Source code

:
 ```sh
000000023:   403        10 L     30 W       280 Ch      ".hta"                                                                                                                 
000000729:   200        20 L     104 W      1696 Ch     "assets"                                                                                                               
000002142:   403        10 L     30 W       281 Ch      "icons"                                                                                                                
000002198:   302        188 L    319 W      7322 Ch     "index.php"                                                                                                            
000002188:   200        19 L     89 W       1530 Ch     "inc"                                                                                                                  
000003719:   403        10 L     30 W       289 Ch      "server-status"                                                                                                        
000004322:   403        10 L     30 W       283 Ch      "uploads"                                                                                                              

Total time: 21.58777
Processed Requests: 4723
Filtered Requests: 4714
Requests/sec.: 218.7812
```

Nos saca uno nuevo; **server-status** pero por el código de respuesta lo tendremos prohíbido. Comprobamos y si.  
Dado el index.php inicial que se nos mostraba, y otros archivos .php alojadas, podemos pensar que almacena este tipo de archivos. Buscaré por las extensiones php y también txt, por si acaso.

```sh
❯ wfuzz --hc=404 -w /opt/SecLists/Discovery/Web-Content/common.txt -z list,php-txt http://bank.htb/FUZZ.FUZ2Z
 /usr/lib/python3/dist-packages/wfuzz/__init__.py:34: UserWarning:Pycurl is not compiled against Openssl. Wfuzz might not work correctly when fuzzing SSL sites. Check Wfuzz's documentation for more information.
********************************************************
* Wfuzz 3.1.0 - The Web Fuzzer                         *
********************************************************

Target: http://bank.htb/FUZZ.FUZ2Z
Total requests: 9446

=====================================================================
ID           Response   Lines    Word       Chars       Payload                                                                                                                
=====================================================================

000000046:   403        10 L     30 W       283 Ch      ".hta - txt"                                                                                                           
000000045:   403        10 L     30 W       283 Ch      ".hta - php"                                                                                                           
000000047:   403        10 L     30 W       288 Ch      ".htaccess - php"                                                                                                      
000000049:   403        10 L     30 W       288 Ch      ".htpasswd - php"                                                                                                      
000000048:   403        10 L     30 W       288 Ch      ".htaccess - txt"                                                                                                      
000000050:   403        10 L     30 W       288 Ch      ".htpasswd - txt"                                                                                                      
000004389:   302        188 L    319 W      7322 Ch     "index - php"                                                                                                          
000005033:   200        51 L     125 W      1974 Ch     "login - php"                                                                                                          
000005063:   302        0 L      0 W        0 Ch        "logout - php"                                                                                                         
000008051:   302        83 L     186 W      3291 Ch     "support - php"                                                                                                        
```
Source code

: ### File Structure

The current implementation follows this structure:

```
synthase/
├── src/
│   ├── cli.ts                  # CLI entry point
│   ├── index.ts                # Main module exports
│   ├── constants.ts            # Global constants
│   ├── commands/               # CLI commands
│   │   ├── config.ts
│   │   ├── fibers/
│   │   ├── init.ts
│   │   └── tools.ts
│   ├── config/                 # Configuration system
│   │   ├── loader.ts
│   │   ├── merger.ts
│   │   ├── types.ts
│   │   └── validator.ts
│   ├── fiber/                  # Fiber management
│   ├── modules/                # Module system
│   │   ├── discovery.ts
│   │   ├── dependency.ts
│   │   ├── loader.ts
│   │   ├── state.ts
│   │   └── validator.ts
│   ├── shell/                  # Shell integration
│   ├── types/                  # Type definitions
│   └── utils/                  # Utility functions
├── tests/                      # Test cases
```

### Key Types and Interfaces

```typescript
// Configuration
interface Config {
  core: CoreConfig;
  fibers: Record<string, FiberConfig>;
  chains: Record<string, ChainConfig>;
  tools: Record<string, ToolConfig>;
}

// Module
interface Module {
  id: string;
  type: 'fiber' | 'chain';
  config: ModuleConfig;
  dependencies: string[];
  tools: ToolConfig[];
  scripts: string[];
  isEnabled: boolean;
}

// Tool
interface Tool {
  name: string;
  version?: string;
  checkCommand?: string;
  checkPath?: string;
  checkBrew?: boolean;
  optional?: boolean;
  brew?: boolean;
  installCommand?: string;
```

- - -

▶ [Exercise instructions] Recite the full listing above exactly.

▶ [Written answer]
Source code

:
 ```sh
000000023:   403        10 L     30 W       280 Ch      ".hta"                                                                                                                 
000000729:   200        20 L     104 W      1696 Ch     "assets"                                                                                                               
000002142:   403        10 L     30 W       281 Ch      "icons"                                                                                                                
000002198:   302        188 L    319 W      7322 Ch     "index.php"                                                                                                            
000002188:   200        19 L     89 W       1530 Ch     "inc"                                                                                                                  
000003719:   403        10 L     30 W       289 Ch      "server-status"                                                                                                        
000004322:   403        10 L     30 W       283 Ch      "uploads"                                                                                                              

Total time: 21.58777
Processed Requests: 4723
Filtered Requests: 4714
Requests/sec.: 218.7812
```

Nos saca uno nuevo; **server-status** pero por el código de respuesta lo tendremos prohíbido. Comprobamos y si.  
Dado el index.php inicial que se nos mostraba, y otros archivos .php alojadas, podemos pensar que almacena este tipo de archivos. Buscaré por las extensiones php y también txt, por si acaso.

```sh
❯ wfuzz --hc=404 -w /opt/SecLists/Discovery/Web-Content/common.txt -z list,php-txt http://bank.htb/FUZZ.FUZ2Z
 /usr/lib/python3/dist-packages/wfuzz/__init__.py:34: UserWarning:Pycurl is not compiled against Openssl. Wfuzz might not work correctly when fuzzing SSL sites. Check Wfuzz's documentation for more information.
********************************************************
* Wfuzz 3.1.0 - The Web Fuzzer                         *
********************************************************

Target: http://bank.htb/FUZZ.FUZ2Z
Total requests: 9446

=====================================================================
ID           Response   Lines    Word       Chars       Payload                                                                                                                
=====================================================================

000000046:   403        10 L     30 W       283 Ch      ".hta - txt"                                                                                                           
000000045:   403        10 L     30 W       283 Ch      ".hta - php"                                                                                                           
000000047:   403        10 L     30 W       288 Ch      ".htaccess - php"                                                                                                      
000000049:   403        10 L     30 W       288 Ch      ".htpasswd - php"                                                                                                      
000000048:   403        10 L     30 W       288 Ch      ".htaccess - txt"                                                                                                      
000000050:   403        10 L     30 W       288 Ch      ".htpasswd - txt"                                                                                                      
000004389:   302        188 L    319 W      7322 Ch     "index - php"                                                                                                          
000005033:   200        51 L     125 W      1974 Ch     "login - php"                                                                                                          
000005063:   302        0 L      0 W        0 Ch        "logout - php"                                                                                                         
000008051:   302        83 L     186 W      3291 Ch     "support - php"                                                                                                        
```
Source code

: ### File Structure

The current implementation follows this structure:

```
synthase/
├── src/
│   ├── cli.ts                  # CLI entry point
│   ├── index.ts                # Main module exports
│   ├── constants.ts            # Global constants
│   ├── commands/               # CLI commands
│   │   ├── config.ts
│   │   ├── fibers/
│   │   ├── init.ts
│   │   └── tools.ts
│   ├── config/                 # Configuration system
│   │   ├── loader.ts
│   │   ├── merger.ts
│   │   ├── types.ts
│   │   └── validator.ts
│   ├── fiber/                  # Fiber management
│   ├── modules/                # Module system
│   │   ├── discovery.ts
│   │   ├── dependency.ts
│   │   ├── loader.ts
│   │   ├── state.ts
│   │   └── validator.ts
│   ├── shell/                  # Shell integration
│   ├── types/                  # Type definitions
│   └── utils/                  # Utility functions
├── tests/                      # Test cases
```

### Key Types and Interfaces

```typescript
// Configuration
interface Config {
  core: CoreConfig;
  fibers: Record<string, FiberConfig>;
  chains: Record<string, ChainConfig>;
  tools: Record<string, ToolConfig>;
}

// Module
interface Module {
  id: string;
  type: 'fiber' | 'chain';
  config: ModuleConfig;
  dependencies: string[];
  tools: ToolConfig[];
  scripts: string[];
  isEnabled: boolean;
}

// Tool
interface Tool {
  name: string;
  version?: string;
  checkCommand?: string;
  checkPath?: string;
  checkBrew?: boolean;
  optional?: boolean;
  brew?: boolean;
  installCommand?: string;
```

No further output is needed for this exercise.